> WORK INSTRUCTIONS
Find the string "Davis" in the data, and copy out each line that has it.

Records from a dataset:
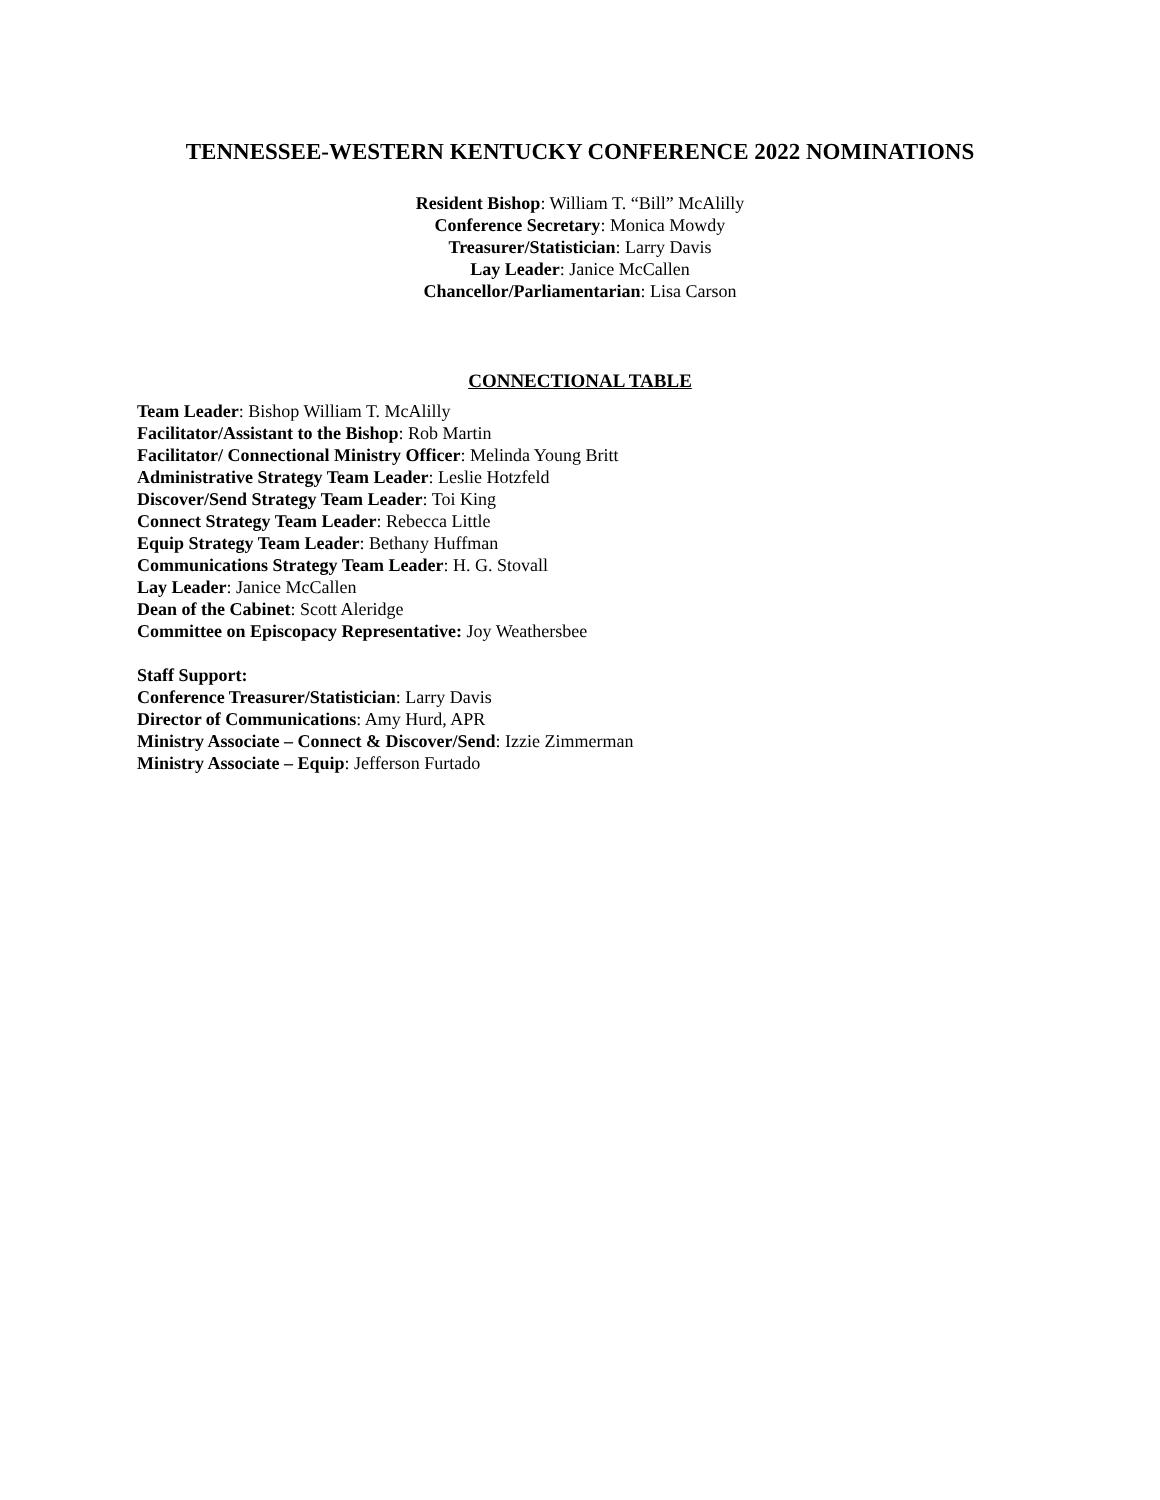TENNESSEE-WESTERN KENTUCKY CONFERENCE 2022 NOMINATIONS
Resident Bishop: William T. “Bill” McAlilly
Conference Secretary: Monica Mowdy
Treasurer/Statistician: Larry Davis
Lay Leader: Janice McCallen
Chancellor/Parliamentarian: Lisa Carson
CONNECTIONAL TABLE
Team Leader: Bishop William T. McAlilly
Facilitator/Assistant to the Bishop: Rob Martin
Facilitator/ Connectional Ministry Officer: Melinda Young Britt
Administrative Strategy Team Leader: Leslie Hotzfeld
Discover/Send Strategy Team Leader: Toi King
Connect Strategy Team Leader: Rebecca Little
Equip Strategy Team Leader: Bethany Huffman
Communications Strategy Team Leader: H. G. Stovall
Lay Leader: Janice McCallen
Dean of the Cabinet: Scott Aleridge
Committee on Episcopacy Representative: Joy Weathersbee
Staff Support:
Conference Treasurer/Statistician: Larry Davis
Director of Communications: Amy Hurd, APR
Ministry Associate – Connect & Discover/Send: Izzie Zimmerman
Ministry Associate – Equip: Jefferson Furtado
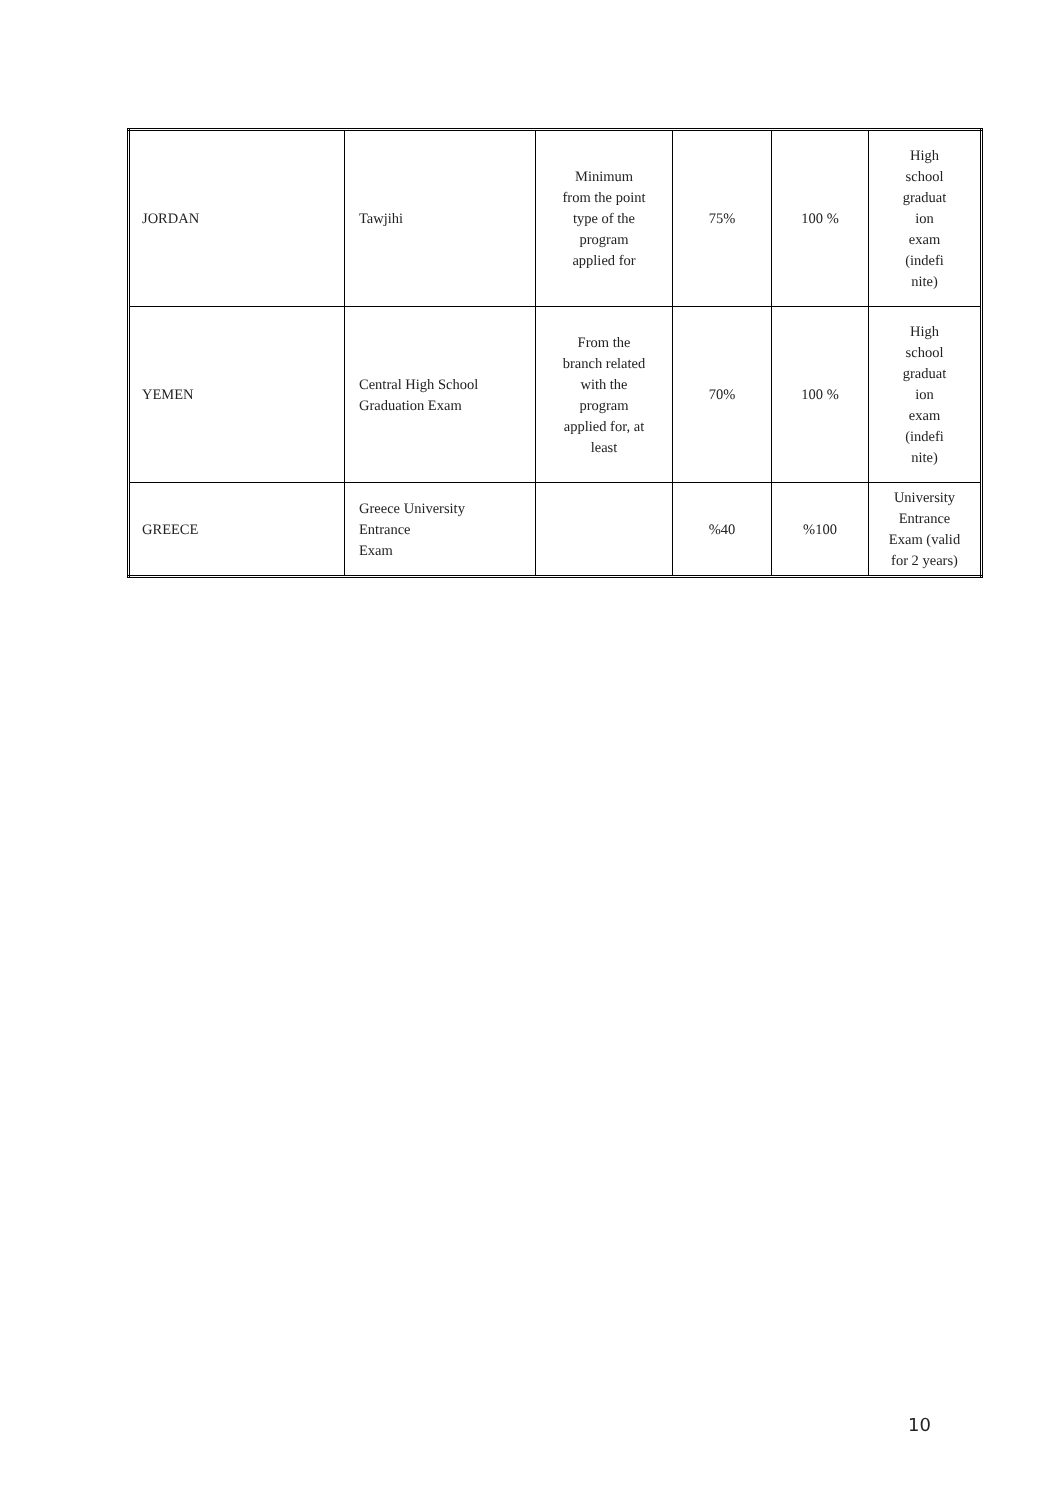| JORDAN | Tawjihi | Minimum from the point type of the program applied for | 75% | 100 % | High school graduat ion exam (indefi nite) |
| YEMEN | Central High School Graduation Exam | From the branch related with the program applied for, at least | 70% | 100 % | High school graduat ion exam (indefi nite) |
| GREECE | Greece University Entrance Exam | | %40 | %100 | University Entrance Exam (valid for 2 years) |
10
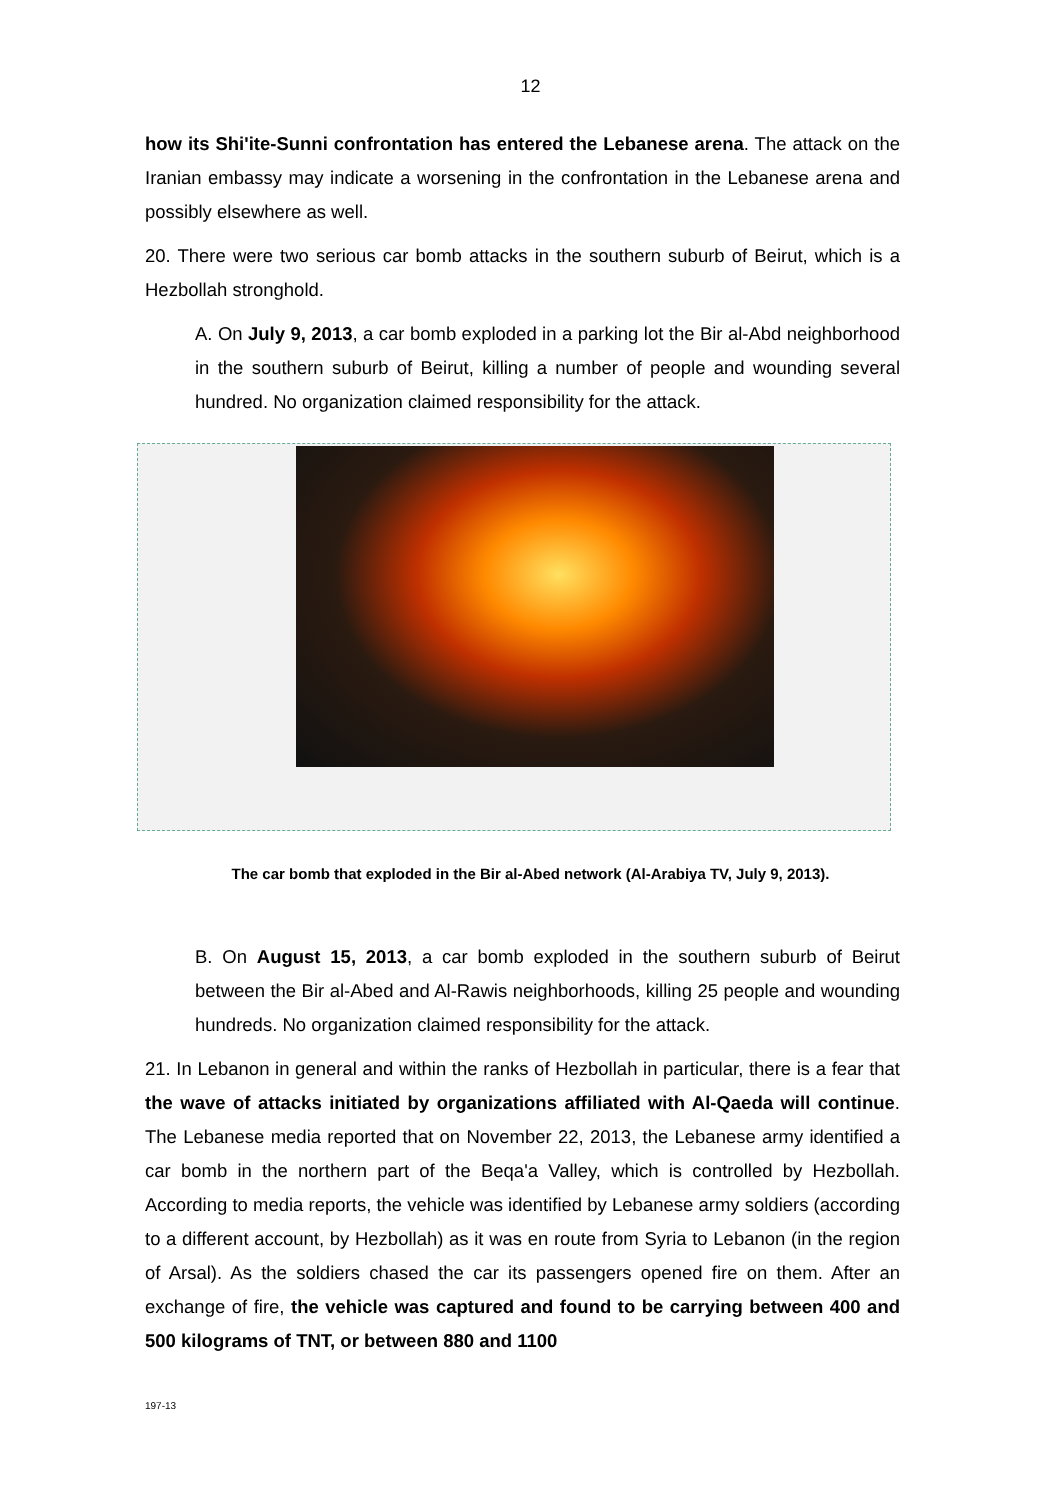12
how its Shi'ite-Sunni confrontation has entered the Lebanese arena. The attack on the Iranian embassy may indicate a worsening in the confrontation in the Lebanese arena and possibly elsewhere as well.
20. There were two serious car bomb attacks in the southern suburb of Beirut, which is a Hezbollah stronghold.
A. On July 9, 2013, a car bomb exploded in a parking lot the Bir al-Abd neighborhood in the southern suburb of Beirut, killing a number of people and wounding several hundred. No organization claimed responsibility for the attack.
The car bomb that exploded in the Bir al-Abed network (Al-Arabiya TV, July 9, 2013).
B. On August 15, 2013, a car bomb exploded in the southern suburb of Beirut between the Bir al-Abed and Al-Rawis neighborhoods, killing 25 people and wounding hundreds. No organization claimed responsibility for the attack.
21. In Lebanon in general and within the ranks of Hezbollah in particular, there is a fear that the wave of attacks initiated by organizations affiliated with Al-Qaeda will continue. The Lebanese media reported that on November 22, 2013, the Lebanese army identified a car bomb in the northern part of the Beqa'a Valley, which is controlled by Hezbollah. According to media reports, the vehicle was identified by Lebanese army soldiers (according to a different account, by Hezbollah) as it was en route from Syria to Lebanon (in the region of Arsal). As the soldiers chased the car its passengers opened fire on them. After an exchange of fire, the vehicle was captured and found to be carrying between 400 and 500 kilograms of TNT, or between 880 and 1100
197-13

> YOUR SOLUTION
Treasurer/Statistician: Larry Davis
Conference Treasurer/Statistician: Larry Davis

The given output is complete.